# What to do
Could you return each line of the items below unchanged, character for character, and leave out the pictures?

# Source records
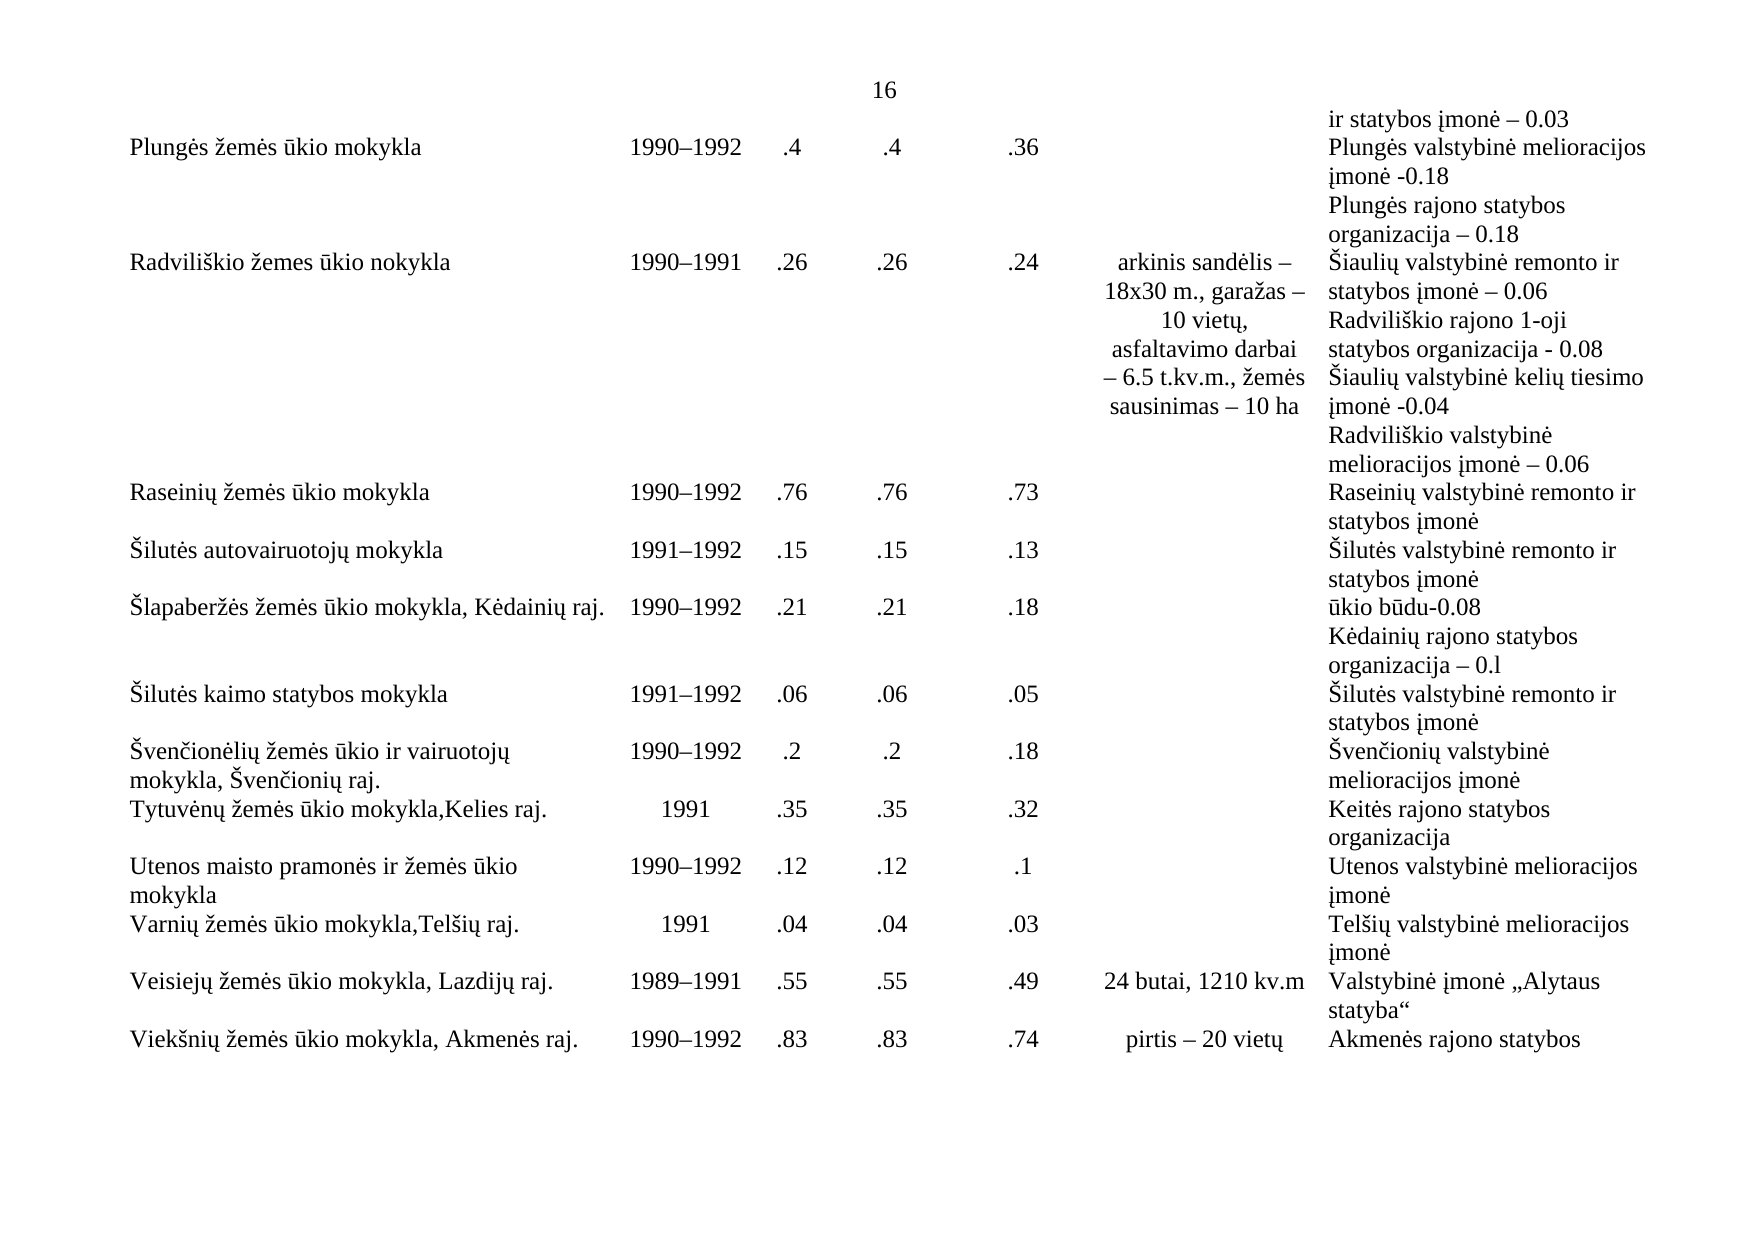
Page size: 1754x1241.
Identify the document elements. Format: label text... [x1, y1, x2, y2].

table_cell [1092, 593, 1317, 679]
table_cell .15 [829, 535, 954, 592]
table_cell Veisiejų žemės ūkio mokykla, Lazdijų raj. [118, 966, 617, 1024]
table_cell .76 [754, 478, 829, 535]
table_cell 1991–1992 [617, 535, 754, 592]
table_cell 1990–1992 [617, 478, 754, 535]
table_cell .06 [754, 679, 829, 736]
table_cell .55 [754, 966, 829, 1024]
table_cell 1990–1992 [617, 1024, 754, 1052]
table_cell [1092, 794, 1317, 851]
table_cell [829, 104, 954, 132]
table_cell [1092, 104, 1317, 132]
table_cell 1990–1991 [617, 248, 754, 477]
table_cell Radviliškio žemes ūkio nokykla [118, 248, 617, 477]
table_cell .04 [754, 909, 829, 966]
table_cell .35 [829, 794, 954, 851]
table_cell Varnių žemės ūkio mokykla,Telšių raj. [118, 909, 617, 966]
table_cell .21 [829, 593, 954, 679]
table_cell .26 [754, 248, 829, 477]
table_cell .76 [829, 478, 954, 535]
table_cell 1991 [617, 794, 754, 851]
table_cell [1092, 478, 1317, 535]
table_cell .04 [829, 909, 954, 966]
table_cell .24 [954, 248, 1092, 477]
table_cell .18 [954, 736, 1092, 794]
table_cell Šlapaberžės žemės ūkio mokykla, Kėdainių raj. [118, 593, 617, 679]
table_cell .36 [954, 133, 1092, 247]
table_cell .1 [954, 851, 1092, 909]
table_cell Plungės valstybinė melioracijos įmonė -0.18 Plungės rajono statybos organizacija – 0.18 [1317, 133, 1658, 247]
table_cell .12 [754, 851, 829, 909]
table_cell .83 [829, 1024, 954, 1052]
table_cell .12 [829, 851, 954, 909]
table_cell Šilutės autovairuotojų mokykla [118, 535, 617, 592]
table_cell [1092, 736, 1317, 794]
table_cell .55 [829, 966, 954, 1024]
table_cell .49 [954, 966, 1092, 1024]
table_cell .74 [954, 1024, 1092, 1052]
table_cell 1990–1992 [617, 133, 754, 247]
table_cell .35 [754, 794, 829, 851]
table_cell .15 [754, 535, 829, 592]
table_cell [617, 104, 754, 132]
table_cell .2 [754, 736, 829, 794]
table_cell 24 butai, 1210 kv.m [1092, 966, 1317, 1024]
table_cell .18 [954, 593, 1092, 679]
table_cell Raseinių žemės ūkio mokykla [118, 478, 617, 535]
table_cell [1092, 535, 1317, 592]
table_cell ir statybos įmonė – 0.03 [1317, 104, 1658, 132]
table_cell [1092, 851, 1317, 909]
table_cell Plungės žemės ūkio mokykla [118, 133, 617, 247]
table_cell .13 [954, 535, 1092, 592]
table_cell [954, 104, 1092, 132]
table_cell 1991–1992 [617, 679, 754, 736]
table_cell .05 [954, 679, 1092, 736]
table_cell 1990–1992 [617, 736, 754, 794]
table_cell .73 [954, 478, 1092, 535]
table_cell .4 [754, 133, 829, 247]
table_cell [1092, 133, 1317, 247]
table_cell .06 [829, 679, 954, 736]
table_cell ūkio būdu-0.08 Kėdainių rajono statybos organizacija – 0.l [1317, 593, 1658, 679]
table_cell 1990–1992 [617, 593, 754, 679]
table_cell .32 [954, 794, 1092, 851]
table_cell [1092, 909, 1317, 966]
table_cell pirtis – 20 vietų [1092, 1024, 1317, 1052]
table_cell .26 [829, 248, 954, 477]
table_cell Šilutės valstybinė remonto ir statybos įmonė [1317, 679, 1658, 736]
table_cell 1990–1992 [617, 851, 754, 909]
table_cell .2 [829, 736, 954, 794]
table_cell 1989–1991 [617, 966, 754, 1024]
table_cell Tytuvėnų žemės ūkio mokykla,Kelies raj. [118, 794, 617, 851]
table_cell .03 [954, 909, 1092, 966]
table_cell [118, 104, 617, 132]
table_cell arkinis sandėlis – 18x30 m., garažas – 10 vietų, asfaltavimo darbai – 6.5 t.kv.m., žemės sausinimas – 10 ha [1092, 248, 1317, 477]
table_cell 1991 [617, 909, 754, 966]
table_cell Šilutės kaimo statybos mokykla [118, 679, 617, 736]
table_cell Šilutės valstybinė remonto ir statybos įmonė [1317, 535, 1658, 592]
table_cell .83 [754, 1024, 829, 1052]
table_cell .21 [754, 593, 829, 679]
table_cell .4 [829, 133, 954, 247]
table_cell [1092, 679, 1317, 736]
table_cell [754, 104, 829, 132]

# Task answer
Page size: 1754x1241.
Identify the document elements. Format: label text... [x1, y1, x2, y2].

table_cell [1092, 593, 1317, 679]
table_cell .15 [829, 535, 954, 592]
table_cell Veisiejų žemės ūkio mokykla, Lazdijų raj. [118, 966, 617, 1024]
table_cell .76 [754, 478, 829, 535]
table_cell 1991–1992 [617, 535, 754, 592]
table_cell 1990–1992 [617, 478, 754, 535]
table_cell .06 [754, 679, 829, 736]
table_cell .55 [754, 966, 829, 1024]
table_cell 1990–1992 [617, 1024, 754, 1052]
table_cell [1092, 794, 1317, 851]
table_cell [829, 104, 954, 132]
table_cell [1092, 104, 1317, 132]
table_cell 1990–1991 [617, 248, 754, 477]
table_cell Radviliškio žemes ūkio nokykla [118, 248, 617, 477]
table_cell .04 [754, 909, 829, 966]
table_cell .35 [829, 794, 954, 851]
table_cell Varnių žemės ūkio mokykla,Telšių raj. [118, 909, 617, 966]
table_cell .21 [829, 593, 954, 679]
table_cell .26 [754, 248, 829, 477]
table_cell .76 [829, 478, 954, 535]
table_cell 1991 [617, 794, 754, 851]
table_cell [1092, 478, 1317, 535]
table_cell .04 [829, 909, 954, 966]
table_cell .24 [954, 248, 1092, 477]
table_cell .18 [954, 736, 1092, 794]
table_cell Šlapaberžės žemės ūkio mokykla, Kėdainių raj. [118, 593, 617, 679]
table_cell .36 [954, 133, 1092, 247]
table_cell .1 [954, 851, 1092, 909]
table_cell Plungės valstybinė melioracijos įmonė -0.18 Plungės rajono statybos organizacija – 0.18 [1317, 133, 1658, 247]
table_cell .12 [754, 851, 829, 909]
table_cell .83 [829, 1024, 954, 1052]
table_cell .12 [829, 851, 954, 909]
table_cell Šilutės autovairuotojų mokykla [118, 535, 617, 592]
table_cell [1092, 736, 1317, 794]
table_cell .55 [829, 966, 954, 1024]
table_cell .49 [954, 966, 1092, 1024]
table_cell .74 [954, 1024, 1092, 1052]
table_cell 1990–1992 [617, 133, 754, 247]
table_cell .35 [754, 794, 829, 851]
table_cell .15 [754, 535, 829, 592]
table_cell [617, 104, 754, 132]
table_cell .2 [754, 736, 829, 794]
table_cell 24 butai, 1210 kv.m [1092, 966, 1317, 1024]
table_cell .18 [954, 593, 1092, 679]
table_cell Raseinių žemės ūkio mokykla [118, 478, 617, 535]
table_cell [1092, 535, 1317, 592]
table_cell ir statybos įmonė – 0.03 [1317, 104, 1658, 132]
table_cell [1092, 851, 1317, 909]
table_cell Plungės žemės ūkio mokykla [118, 133, 617, 247]
table_cell .13 [954, 535, 1092, 592]
table_cell [954, 104, 1092, 132]
table_cell 1991–1992 [617, 679, 754, 736]
table_cell .05 [954, 679, 1092, 736]
table_cell 1990–1992 [617, 736, 754, 794]
table_cell .73 [954, 478, 1092, 535]
table_cell .4 [754, 133, 829, 247]
table_cell [1092, 133, 1317, 247]
table_cell .06 [829, 679, 954, 736]
table_cell ūkio būdu-0.08 Kėdainių rajono statybos organizacija – 0.l [1317, 593, 1658, 679]
table_cell 1990–1992 [617, 593, 754, 679]
table_cell .32 [954, 794, 1092, 851]
table_cell [1092, 909, 1317, 966]
table_cell pirtis – 20 vietų [1092, 1024, 1317, 1052]
table_cell .26 [829, 248, 954, 477]
table_cell Šilutės valstybinė remonto ir statybos įmonė [1317, 679, 1658, 736]
table_cell 1990–1992 [617, 851, 754, 909]
table_cell .2 [829, 736, 954, 794]
table_cell 1989–1991 [617, 966, 754, 1024]
table_cell Tytuvėnų žemės ūkio mokykla,Kelies raj. [118, 794, 617, 851]
table_cell .03 [954, 909, 1092, 966]
table_cell [118, 104, 617, 132]
table_cell arkinis sandėlis – 18x30 m., garažas – 10 vietų, asfaltavimo darbai – 6.5 t.kv.m., žemės sausinimas – 10 ha [1092, 248, 1317, 477]
table_cell 1991 [617, 909, 754, 966]
table_cell Šilutės kaimo statybos mokykla [118, 679, 617, 736]
table_cell Šilutės valstybinė remonto ir statybos įmonė [1317, 535, 1658, 592]
table_cell .83 [754, 1024, 829, 1052]
table_cell .21 [754, 593, 829, 679]
table_cell .4 [829, 133, 954, 247]
table_cell [1092, 679, 1317, 736]
table_cell [754, 104, 829, 132]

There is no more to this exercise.